Freedom of the Press - Japan (2006)
|Publication Date||27 April 2006|
|Cite as||Freedom House, Freedom of the Press - Japan (2006), 27 April 2006, available at: http://www.refworld.org/docid/473451c828.html [accessed 27 April 2015]|
|Disclaimer||This is not a UNHCR publication. UNHCR is not responsible for, nor does it necessarily endorse, its content. Any views expressed are solely those of the author or publisher and do not necessarily reflect those of UNHCR, the United Nations or its Member States.|
Legal Environment: 2
Political Influences: 12
Economic Pressures: 6
Total Score: 20
Life Expectancy: 82
Religious Groups: Shinto and Buddhist (84 percent), other [including Christian] (16 percent)
Ethnic Groups: Japanese (99 percent), other (1 percent)
Press freedom is constitutionally guaranteed and generally respected in practice. In 2005, the right of journalists to refuse to reveal anonymous sources was upheld by the Niigata District Court in a case in which a U.S. health food company asserted that inflammatory news reports dating from 1997 were based on a leak about the company's investigation for tax evasion. Lawsuits concerning reports filed by journalists with the television station NHK and Daily Yomiuri have been appealed to the Tokyo high court.
Central among the threats to press freedom in Japan is the lack of diversity and independence in reporting, especially in political news. This is facilitated in part by a system of kisha kurabu, or journalist clubs, in which major media outlets have cozy relationships with bureaucrats and politicians. Exposés by media outlets that belong to journalist clubs are frowned upon and can result in the banning of members from press club briefings. Smaller media organizations and foreigners are excluded from journalist clubs.
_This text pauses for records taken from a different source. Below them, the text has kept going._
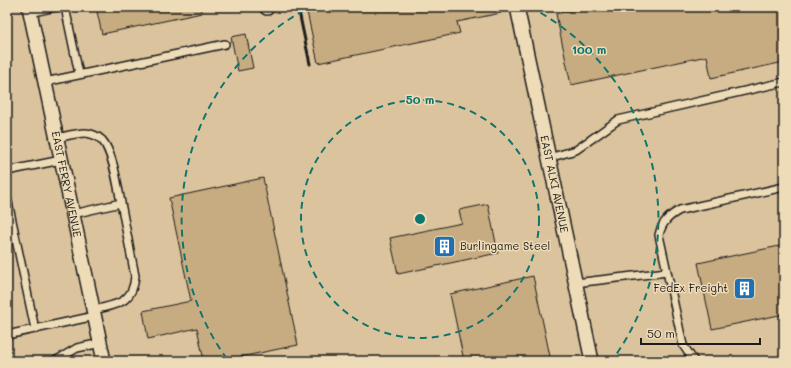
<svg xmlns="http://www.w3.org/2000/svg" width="791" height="368" viewBox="0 0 791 368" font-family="Mali,sans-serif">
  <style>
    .built { fill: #dbc49d }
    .building { fill: #c8ac81; stroke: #1c1c1c }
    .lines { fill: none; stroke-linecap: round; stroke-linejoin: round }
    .service-casing { stroke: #1c1c1c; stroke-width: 10 }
    .minor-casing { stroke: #1c1c1c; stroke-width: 16 }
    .service { stroke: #eedbb8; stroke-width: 7 }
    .minor { stroke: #eedbb8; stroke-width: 13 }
    .rail { stroke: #1c1c1c; stroke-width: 3 }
    .ring { fill: none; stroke: #0f766e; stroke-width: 2; stroke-dasharray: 7 5 }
    .labels { text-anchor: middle; stroke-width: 3; stroke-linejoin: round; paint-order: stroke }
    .street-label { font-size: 11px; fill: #1c1c1c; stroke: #eedbb8 }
    .poi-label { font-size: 11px; fill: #1c1c1c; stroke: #eedbb8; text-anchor: start }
    .centre { fill: #0f766e; stroke: #eedbb8; stroke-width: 2 }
    .ring-label { font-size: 12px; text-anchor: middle; font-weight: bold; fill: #0f766e; stroke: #eedbb8; stroke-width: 3; stroke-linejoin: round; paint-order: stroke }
  </style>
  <rect width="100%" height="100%" fill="#e9d3ae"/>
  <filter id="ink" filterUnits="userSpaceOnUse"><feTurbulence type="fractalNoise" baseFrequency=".025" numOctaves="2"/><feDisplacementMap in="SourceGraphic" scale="8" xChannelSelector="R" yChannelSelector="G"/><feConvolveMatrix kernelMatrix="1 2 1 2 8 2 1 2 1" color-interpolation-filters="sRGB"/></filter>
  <g filter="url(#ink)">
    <!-- built -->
    <path class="built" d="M7,7H784V361H7Z"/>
    <!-- building -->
    <path class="building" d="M96,7H201L202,13L102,34Z
      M306,7H500L501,13L457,22L460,33L318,63Z
      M572,7H784V62L711,78L707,56L571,85L556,14L573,10Z
      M246,34L253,68L238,71L231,37Z
      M263,178L298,345L221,361H204L197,328L148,339L143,311L191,301L169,198Z
      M488,204L498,253L398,274L390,238L462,223L459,210Z
      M784,245V314L712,329L698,263Z
      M533,276L551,361H464L450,294Z"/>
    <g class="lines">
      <defs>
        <path id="service" d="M65,7L79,74
          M30,13L56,7
          M45,82L225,44
          M57,138C66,136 76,133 85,133C90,133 98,136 102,140C113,152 118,187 121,203
          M549,158L576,150L618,120L784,82
          M7,171L61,160
          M7,197L35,329
          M73,214L121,203L135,276C133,304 116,304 94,310
          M575,283L667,272
          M7,335L95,316
          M55,361L77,348L101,343
          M694,361L683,345L659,235C662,222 669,216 680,210L784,187
          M778,361L784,360"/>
        <g id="minor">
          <path id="s1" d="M29,7L104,361"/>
          <path d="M266,7L267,8"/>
          <path id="s2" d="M517,7L592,361"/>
        </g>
      </defs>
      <!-- service casing -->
      <use href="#service" class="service-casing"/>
      <!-- minor casing -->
      <use href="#minor" class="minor-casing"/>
      <!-- service -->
      <use href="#service" class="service"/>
      <!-- minor -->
      <use href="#minor" class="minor"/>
      <!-- rail -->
      <path class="rail" d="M298,7L310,64"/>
    </g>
  </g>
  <!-- distance rings -->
  <g class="ring">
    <circle cx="420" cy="219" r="119"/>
    <path d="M227 359A239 239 0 0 1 310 7M530 7A239 239 0 0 1 613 359"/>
  </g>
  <!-- icons -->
  <defs>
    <symbol id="building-square" viewBox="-11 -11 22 22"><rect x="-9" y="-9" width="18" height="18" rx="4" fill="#1f6fb2" stroke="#eedbb8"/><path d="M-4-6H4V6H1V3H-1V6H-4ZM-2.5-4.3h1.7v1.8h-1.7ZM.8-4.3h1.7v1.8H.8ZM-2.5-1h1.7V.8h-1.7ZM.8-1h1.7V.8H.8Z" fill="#fff"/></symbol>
  </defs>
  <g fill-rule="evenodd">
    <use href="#building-square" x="432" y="234" width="25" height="25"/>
    <use href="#building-square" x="732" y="276" width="25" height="25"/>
  </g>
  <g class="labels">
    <!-- street labels -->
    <g class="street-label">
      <text dy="4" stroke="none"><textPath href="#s1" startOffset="181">EAST FERRY AVENUE</textPath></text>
      <text dy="4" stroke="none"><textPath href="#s2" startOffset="181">EAST ALKI AVENUE</textPath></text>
    </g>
    <!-- poi labels -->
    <g class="poi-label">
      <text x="460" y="250">Burlingame Steel</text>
      <text x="728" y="292" text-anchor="end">FedEx Freight</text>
    </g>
  </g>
  <circle cx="420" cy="219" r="6" class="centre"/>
  <g class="ring-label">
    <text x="589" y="54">100 m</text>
    <text x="420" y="104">50 m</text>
  </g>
  <!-- margin -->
  <rect width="791" height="368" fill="none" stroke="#eedbb8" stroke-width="24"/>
  <rect x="12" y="12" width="767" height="344" fill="none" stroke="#1c1c1c" stroke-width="1.5" filter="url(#ink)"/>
  <!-- scale -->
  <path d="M641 338v6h119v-6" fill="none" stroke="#1c1c1c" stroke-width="2"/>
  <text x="647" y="338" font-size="12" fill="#1c1c1c" stroke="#eedbb8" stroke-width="3" paint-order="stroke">50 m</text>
</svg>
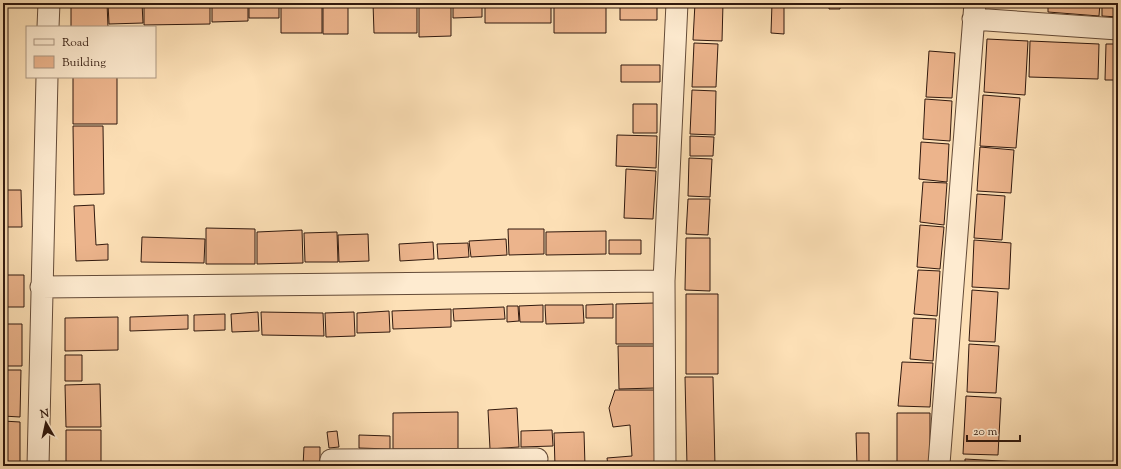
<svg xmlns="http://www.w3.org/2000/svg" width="1121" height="469" font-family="'Sorts Mill Goudy',serif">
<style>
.building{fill:#ecb48c;stroke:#31190e}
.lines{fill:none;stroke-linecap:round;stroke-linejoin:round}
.minor-casing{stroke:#644b38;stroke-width:23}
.minor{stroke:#feebd0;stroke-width:21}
</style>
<rect width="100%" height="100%" fill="#fde0b6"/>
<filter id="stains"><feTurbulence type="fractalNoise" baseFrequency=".005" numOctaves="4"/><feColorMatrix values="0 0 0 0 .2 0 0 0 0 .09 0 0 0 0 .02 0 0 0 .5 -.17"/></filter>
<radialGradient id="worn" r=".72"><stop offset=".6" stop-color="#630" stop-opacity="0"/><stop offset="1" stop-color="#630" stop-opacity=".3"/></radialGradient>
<path class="building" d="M71,3H107L108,27H71Z
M108,3H142L143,23L109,24Z
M144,3H210V24L144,25Z
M212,3H248V21L212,22Z
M249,3H279V18H249Z
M281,3H322V33H281Z
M323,3H348V34H323Z
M373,3H417V33H374Z
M419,3H451V36L419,37Z
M453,3H482V17L453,18Z
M485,3H551V23H485Z
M554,3H606V33H554Z
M620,3H657V20H620Z
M695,3H723L722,41L693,40Z
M772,3H784V34L771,33Z
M829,3H840V9H829Z
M1048,3H1100L1099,16L1048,12Z
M1102,3H1118V17L1102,16Z
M987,39L1028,41L1025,95L984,92Z
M1030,41L1099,44L1098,79L1029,77Z
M694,43L718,44L716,87H692Z
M1106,44H1118V80H1105Z
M929,51L955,53L952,98L926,97Z
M621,65H660V82H621Z
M73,77H117V124H73Z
M692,90L716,91L715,135L690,134Z
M983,95L1020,98L1016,148L980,146Z
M925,99L952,101L950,141L923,139Z
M633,104H657V133H633Z
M73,126H103L104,194L74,195Z
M617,135L657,136L656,168L616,166Z
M690,136L714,137L713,156H690Z
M921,142L949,144L947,182L919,179Z
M980,147L1014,150L1011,193L977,191Z
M689,158L712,159L710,197L688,196Z
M626,169L656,171L653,219L624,218Z
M923,182L947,183L944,225L920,222Z
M3,190H21L22,227H3Z
M977,194L1005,196L1002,240L974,238Z
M688,199H710L708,235L686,234Z
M94,205L96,245L108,244V260L76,261L74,206Z
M920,225L944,227L940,269L917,267Z
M206,228L255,229V264H206Z
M508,229H544V254L509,255Z
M302,230L303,263L257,264V232Z
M606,231V254L546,255V232Z
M337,232L338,262H305L304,233Z
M368,234L369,261L339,262L338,235Z
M142,237L205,239L204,263L141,262Z
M686,238H710V291L685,290Z
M506,239L507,255L471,257L469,241Z
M609,240H641V254H609Z
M974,240L1011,243L1009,289L972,287Z
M433,242L434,259L400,261L399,244Z
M468,243L469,257L438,259L437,244Z
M918,270L940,271L937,316L914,314Z
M3,275H24V307H3Z
M972,290L998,292L995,342L969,341Z
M686,294H718V374H686Z
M655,303V344H616V304Z
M613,304V318H586V305Z
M543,305V322H520L519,306Z
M545,305H583L584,323L546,324Z
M507,306H518L519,321L507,322Z
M504,307L505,319L454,321L453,309Z
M451,309V327L393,329L392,311Z
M389,311L390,332L357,333V313Z
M258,312L259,331L232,332L231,314Z
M261,312L323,313L324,336L262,335Z
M354,312L355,336L326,337L325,313Z
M225,314V330L194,331V315Z
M188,315V329L130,331V317Z
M118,317V350L65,351V318Z
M913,318L936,319L933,361L910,359Z
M3,324H22V366H3Z
M969,344L999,346L996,393L967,392Z
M618,346H655V388L619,389Z
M65,355H82V381H65Z
M902,362L933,363L930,407L898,406Z
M3,370H21L20,417L3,416Z
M685,377H713L715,466H687Z
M100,384L101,427H66L65,385Z
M615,390H655L656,466H608L607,458L632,456L630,425L613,427L609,408Z
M966,396L1001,398L998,455L963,454Z
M517,408L519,447L490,449L488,410Z
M458,412V449H393V413Z
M897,413H930V463L897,464Z
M3,421L20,422V466H3Z
M66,430H101V464H66Z
M552,430L553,446L521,447V431Z
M337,431L339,447L329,448L327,432Z
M584,432L585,466H555L554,433Z
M856,433H869V465H857Z
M359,435L390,436V449L359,448Z
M304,447H320V466H303Z
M965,459L1019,462V466H965Z"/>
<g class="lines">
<g class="minor-casing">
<path id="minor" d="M973,19L1118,29
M48,27L49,3
M41,287L664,281
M939,464L975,3
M38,466L47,77
M330,466L331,460L537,459
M665,466L664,281L677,3"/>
</g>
<use href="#minor" class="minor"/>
</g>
<rect width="1121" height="469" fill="none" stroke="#fde0b6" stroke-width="16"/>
<rect x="4" y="4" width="1113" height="461" fill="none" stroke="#31190e" stroke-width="2"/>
<rect x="8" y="8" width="1105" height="453" fill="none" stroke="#31190e"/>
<rect x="26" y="26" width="130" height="52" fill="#feebd0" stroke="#ac9782"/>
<rect x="34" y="39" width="20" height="6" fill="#feebd0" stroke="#ac9782"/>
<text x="62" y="46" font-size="12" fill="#31190e">Road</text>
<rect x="34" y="56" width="20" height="12" fill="#ecb48c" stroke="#ac9782"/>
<text x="62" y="66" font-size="12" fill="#31190e">Building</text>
<g transform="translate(46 423) rotate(351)" stroke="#feebd0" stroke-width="3" paint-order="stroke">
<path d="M0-3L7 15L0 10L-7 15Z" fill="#31190e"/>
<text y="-6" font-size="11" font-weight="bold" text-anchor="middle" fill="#31190e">N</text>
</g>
<path d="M967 435v6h53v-6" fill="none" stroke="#31190e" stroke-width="2"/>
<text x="973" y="435" font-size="12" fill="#31190e" stroke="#feebd0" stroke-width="3" paint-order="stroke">20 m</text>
<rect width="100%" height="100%" filter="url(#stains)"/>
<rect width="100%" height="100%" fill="url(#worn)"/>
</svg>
Japanese journalist clubs have been criticized by Reporters Sans Frontieres and the European Union because the government gives club members exclusive access to political information. In return, journalists tend to avoid writing critical stories about the government, thereby reducing the media's ability to pressure politicians for greater transparency and accountability. Most of Japan's investigative journalism is conducted by reporters outside the press club system. In recent years, the rising number of journalists who do not participate in press clubs has slightly eroded their power to act as gatekeepers for news concerning government ministries and political parties.
Japan has a vigorous and free media and boasts the highest daily newspaper circulation per capita in the world. Many national dailies have circulations topping 1 million and often produce afternoon and evening editions as well. More than half of the national newspaper market share is controlled by "the big three": Yomiuri, Asahi, and Mainichi. There is considerable homogeneity in reports, which relate the news in a factual and neutral manner. Television news content, once dominated by the public station NHK, has diversified considerably with the rising popularity of Asahi, Fuji, TBS, and satellite television. Japan boasts over 47 million registered internet users, representing almost 70 percent of the population. No government restrictions on access to the internet were reported in 2005.